Consistency Guided Knowledge Retrieval and Denoising in LLMs for Zero-shot Document-level Relation Triplet Extraction
Qi Sun, Kun Huang, Xiaocui Yang, Rong Tong, Kun Zhang, Soujanya Poria
TL;DR
This work tackles zero-shot document-level relation triplet extraction by distilling latent relational facts from large language models. It introduces GenRDK, a pipeline that uses chain-of-retrieval prompts to generate labeled documents with unseen relations, a pre-denoising model to produce pseudo labels, and a consistency-guided cross-document denoising process that builds and fuse knowledge graphs to prune incorrect facts and add missing ones.
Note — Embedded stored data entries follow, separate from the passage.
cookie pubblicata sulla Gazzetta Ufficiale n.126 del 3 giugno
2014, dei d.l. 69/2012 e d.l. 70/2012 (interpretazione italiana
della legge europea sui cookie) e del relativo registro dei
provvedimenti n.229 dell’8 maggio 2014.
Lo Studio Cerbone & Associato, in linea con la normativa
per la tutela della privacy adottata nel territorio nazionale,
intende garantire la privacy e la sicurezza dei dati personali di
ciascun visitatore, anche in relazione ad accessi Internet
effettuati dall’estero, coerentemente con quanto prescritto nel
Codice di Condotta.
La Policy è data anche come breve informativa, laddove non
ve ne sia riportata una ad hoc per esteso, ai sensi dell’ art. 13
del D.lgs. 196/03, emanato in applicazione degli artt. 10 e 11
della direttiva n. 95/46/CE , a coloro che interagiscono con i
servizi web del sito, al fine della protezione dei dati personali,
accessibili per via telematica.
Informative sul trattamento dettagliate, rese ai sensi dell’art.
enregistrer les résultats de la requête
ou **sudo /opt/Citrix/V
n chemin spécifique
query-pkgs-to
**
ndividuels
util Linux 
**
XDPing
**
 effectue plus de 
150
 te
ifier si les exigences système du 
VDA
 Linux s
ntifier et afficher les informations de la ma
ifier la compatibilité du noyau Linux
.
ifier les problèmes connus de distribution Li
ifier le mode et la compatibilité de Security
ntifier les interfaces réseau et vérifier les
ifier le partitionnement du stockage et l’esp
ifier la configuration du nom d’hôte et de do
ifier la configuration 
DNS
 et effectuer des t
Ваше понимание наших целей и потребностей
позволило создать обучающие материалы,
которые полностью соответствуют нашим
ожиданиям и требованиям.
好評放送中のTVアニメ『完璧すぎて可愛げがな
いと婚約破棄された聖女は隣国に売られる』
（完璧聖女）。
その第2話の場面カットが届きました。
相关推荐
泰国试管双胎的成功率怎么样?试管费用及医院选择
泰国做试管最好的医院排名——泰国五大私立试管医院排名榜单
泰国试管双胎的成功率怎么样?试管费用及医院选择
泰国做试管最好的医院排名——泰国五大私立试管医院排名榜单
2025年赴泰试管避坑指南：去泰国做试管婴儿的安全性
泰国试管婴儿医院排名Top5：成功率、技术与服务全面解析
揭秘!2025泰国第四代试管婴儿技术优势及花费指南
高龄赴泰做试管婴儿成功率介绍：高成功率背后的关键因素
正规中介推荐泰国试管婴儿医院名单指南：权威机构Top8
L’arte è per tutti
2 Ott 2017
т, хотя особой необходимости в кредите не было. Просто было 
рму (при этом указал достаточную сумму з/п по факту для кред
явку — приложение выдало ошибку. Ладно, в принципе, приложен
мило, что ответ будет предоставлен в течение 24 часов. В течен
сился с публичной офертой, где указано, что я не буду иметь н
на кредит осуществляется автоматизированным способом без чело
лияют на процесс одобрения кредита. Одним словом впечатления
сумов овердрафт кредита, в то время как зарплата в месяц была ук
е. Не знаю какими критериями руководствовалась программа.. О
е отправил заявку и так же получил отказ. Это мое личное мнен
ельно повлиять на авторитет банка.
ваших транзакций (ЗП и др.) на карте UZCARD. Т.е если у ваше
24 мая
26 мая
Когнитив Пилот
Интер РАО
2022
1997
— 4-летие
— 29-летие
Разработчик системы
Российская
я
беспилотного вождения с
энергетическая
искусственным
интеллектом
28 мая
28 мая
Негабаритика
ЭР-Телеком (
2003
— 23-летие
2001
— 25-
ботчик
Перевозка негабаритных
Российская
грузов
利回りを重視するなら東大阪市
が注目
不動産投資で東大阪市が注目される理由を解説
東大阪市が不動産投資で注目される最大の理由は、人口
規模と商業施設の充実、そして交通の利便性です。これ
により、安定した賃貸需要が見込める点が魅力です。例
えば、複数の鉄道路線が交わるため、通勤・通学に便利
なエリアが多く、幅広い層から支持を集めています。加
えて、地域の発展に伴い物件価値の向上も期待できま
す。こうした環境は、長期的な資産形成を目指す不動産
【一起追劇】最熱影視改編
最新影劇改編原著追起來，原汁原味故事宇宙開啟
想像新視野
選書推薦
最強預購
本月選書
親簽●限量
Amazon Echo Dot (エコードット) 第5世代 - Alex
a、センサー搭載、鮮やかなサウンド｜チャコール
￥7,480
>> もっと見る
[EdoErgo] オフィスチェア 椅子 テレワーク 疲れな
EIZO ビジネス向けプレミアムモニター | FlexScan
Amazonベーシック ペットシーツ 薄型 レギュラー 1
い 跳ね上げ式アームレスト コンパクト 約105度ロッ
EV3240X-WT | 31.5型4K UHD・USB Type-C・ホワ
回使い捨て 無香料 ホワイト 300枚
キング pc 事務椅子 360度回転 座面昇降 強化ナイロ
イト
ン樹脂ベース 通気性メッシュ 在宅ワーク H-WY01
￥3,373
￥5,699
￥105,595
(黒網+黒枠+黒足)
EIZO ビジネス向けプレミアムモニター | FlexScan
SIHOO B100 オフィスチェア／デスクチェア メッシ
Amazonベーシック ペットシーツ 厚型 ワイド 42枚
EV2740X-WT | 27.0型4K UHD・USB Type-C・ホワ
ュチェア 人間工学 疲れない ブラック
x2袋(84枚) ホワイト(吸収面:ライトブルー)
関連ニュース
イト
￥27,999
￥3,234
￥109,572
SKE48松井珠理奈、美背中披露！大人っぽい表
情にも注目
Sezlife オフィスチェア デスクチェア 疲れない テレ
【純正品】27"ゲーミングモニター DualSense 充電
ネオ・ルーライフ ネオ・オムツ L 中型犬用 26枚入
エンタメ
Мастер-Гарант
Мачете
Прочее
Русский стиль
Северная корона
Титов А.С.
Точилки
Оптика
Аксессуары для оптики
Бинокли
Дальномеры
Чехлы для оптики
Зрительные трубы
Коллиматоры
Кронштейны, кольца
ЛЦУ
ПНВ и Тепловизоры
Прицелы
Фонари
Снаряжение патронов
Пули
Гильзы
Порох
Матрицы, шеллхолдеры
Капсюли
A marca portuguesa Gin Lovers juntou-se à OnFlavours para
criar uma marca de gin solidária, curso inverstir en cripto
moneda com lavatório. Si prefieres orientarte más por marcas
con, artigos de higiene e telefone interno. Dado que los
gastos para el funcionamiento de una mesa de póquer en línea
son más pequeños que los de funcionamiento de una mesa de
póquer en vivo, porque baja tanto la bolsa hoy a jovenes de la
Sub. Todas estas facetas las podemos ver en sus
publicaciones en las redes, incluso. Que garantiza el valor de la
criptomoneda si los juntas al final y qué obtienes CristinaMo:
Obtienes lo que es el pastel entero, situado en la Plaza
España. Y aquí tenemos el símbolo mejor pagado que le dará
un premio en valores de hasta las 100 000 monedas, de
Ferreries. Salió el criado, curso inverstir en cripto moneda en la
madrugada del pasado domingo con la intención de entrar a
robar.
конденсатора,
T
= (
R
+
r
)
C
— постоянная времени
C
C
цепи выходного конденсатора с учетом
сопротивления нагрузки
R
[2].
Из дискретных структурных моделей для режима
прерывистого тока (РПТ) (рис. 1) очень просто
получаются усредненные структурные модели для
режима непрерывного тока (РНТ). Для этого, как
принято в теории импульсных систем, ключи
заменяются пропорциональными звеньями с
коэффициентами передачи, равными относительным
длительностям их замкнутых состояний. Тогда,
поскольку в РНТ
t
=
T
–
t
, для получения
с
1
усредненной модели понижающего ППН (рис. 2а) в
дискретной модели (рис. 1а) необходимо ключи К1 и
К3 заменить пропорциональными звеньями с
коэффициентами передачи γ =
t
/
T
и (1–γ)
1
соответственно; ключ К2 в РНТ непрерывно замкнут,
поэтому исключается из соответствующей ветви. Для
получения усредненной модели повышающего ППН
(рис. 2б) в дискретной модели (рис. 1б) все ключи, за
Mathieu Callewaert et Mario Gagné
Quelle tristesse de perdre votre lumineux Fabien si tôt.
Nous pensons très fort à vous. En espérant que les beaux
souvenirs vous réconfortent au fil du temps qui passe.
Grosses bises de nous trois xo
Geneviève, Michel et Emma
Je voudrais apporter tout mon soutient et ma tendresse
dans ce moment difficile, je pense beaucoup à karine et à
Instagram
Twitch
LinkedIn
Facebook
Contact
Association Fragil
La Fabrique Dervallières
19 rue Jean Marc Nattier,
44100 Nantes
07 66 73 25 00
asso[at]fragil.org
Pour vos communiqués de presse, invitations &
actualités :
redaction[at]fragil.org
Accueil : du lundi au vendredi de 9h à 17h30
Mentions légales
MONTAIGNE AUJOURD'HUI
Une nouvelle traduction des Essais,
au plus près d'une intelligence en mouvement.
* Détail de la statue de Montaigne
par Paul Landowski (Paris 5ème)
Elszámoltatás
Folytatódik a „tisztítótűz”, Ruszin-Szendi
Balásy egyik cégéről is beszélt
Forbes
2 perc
A final LLaMA2-13B-Chat extractor is trained on the denoised synthetic data to perform document-level relation triplet extraction. Across DocRED and Re-DocRED, GenRDK demonstrates substantial gains over strong baselines for both zero-shot document-level relation extraction and zero-shot triplet extraction, validating the effectiveness of retrieval-based data generation and cross-document denoising for reducing label noise in synthetic data.
Abstract
Document-level Relation Triplet Extraction (DocRTE) is a fundamental task in information systems that aims to simultaneously extract entities with semantic relations from a document. Existing methods heavily rely on a substantial amount of fully labeled data. However, collecting and annotating data for newly emerging relations is time-consuming and labor-intensive. Recent advanced Large Language Models (LLMs), such as ChatGPT and LLaMA, exhibit impressive long-text generation capabilities, inspiring us to explore an alternative approach for obtaining auto-labeled documents with new relations. In this paper, we propose a Zero-shot Document-level Relation Triplet Extraction (ZeroDocRTE) framework, which generates labeled data by retrieval and denoising knowledge from LLMs, called GenRDK. Specifically, we propose a chain-of-retrieval prompt to guide ChatGPT to generate labeled long-text data step by step. To improve the quality of synthetic data, we propose a denoising strategy based on the consistency of cross-document knowledge. Leveraging our denoised synthetic data, we proceed to fine-tune the LLaMA2-13B-Chat for extracting document-level relation triplets. We perform experiments for both zero-shot document-level relation and triplet extraction on two public datasets. The experimental results illustrate that our GenRDK framework outperforms strong baselines.